The inspiration behind the idea struck him on a train ride in Mumbai, India, when he saw a blind woman using her cane to manoeuvre through the crowded train. Not long after the trip, he put his mind to work. Anantha taught himself most of the technical knowledge, with the help of YouTube videos and internet research.

Anantha's devices use two different systems and are attachable to glasses and shoes. They make use of the principles of "Echolocation", a technique that also helps dolphins and bats get a sense of their surroundings. A pair of sonars emit ultrasonic waves to measure the distance between the user and the obstacles ahead. This recorded distance is then processed in an Arduino microcontroller, which sends feedback through various sounds and vibrations.

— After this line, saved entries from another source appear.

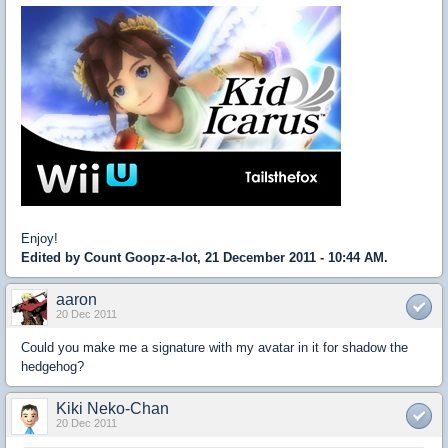
Enjoy!
Edited by Count Goopz-a-lot, 21 December 2011 - 10:44 AM.
aaron
20 Dec 2011
Could you make me a signature with my avatar in it for shadow the
hedgehog?
Kiki Neko-Chan
20 Dec 2011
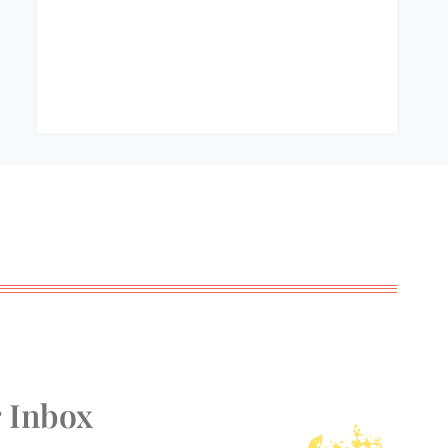
r Inbox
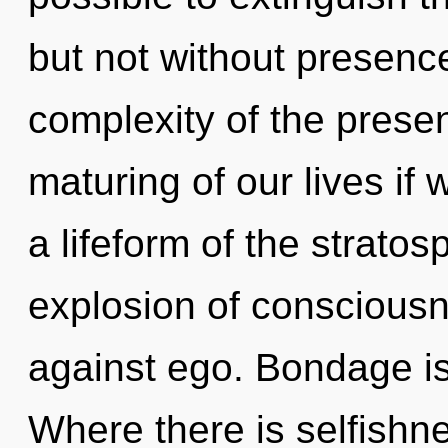
but not without presenc
complexity of the pres
maturing of our lives if
a lifeform of the strato
explosion of consciousn
against ego. Bondage is t
Where there is selfishne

The second system employed is the object identification system, where a camera attached to the device continuously captures images of the surroundings. A deep learning neural network algorithm analyses the images to help them identify the different objects, people and even text. The two systems work together to gather information from the surroundings and translate the same back to the user.

Anantha, with the help of his brother, is trying to optimize the wearable device to recognize more diverse objects, as it is currently able to detect only the common ones.

The results look promising so far. Anantha's echolocation device has been tested by many, including Paul Parravano, co-director of the MIT Office of Government and Community Relations. By installing low-cost sensors and computers, he is trying to make it accessible to all. His ultimate goal is to enhance the design to be able to manufacture it at just $10 and make it affordable to all, giving them the ability to 'see' again.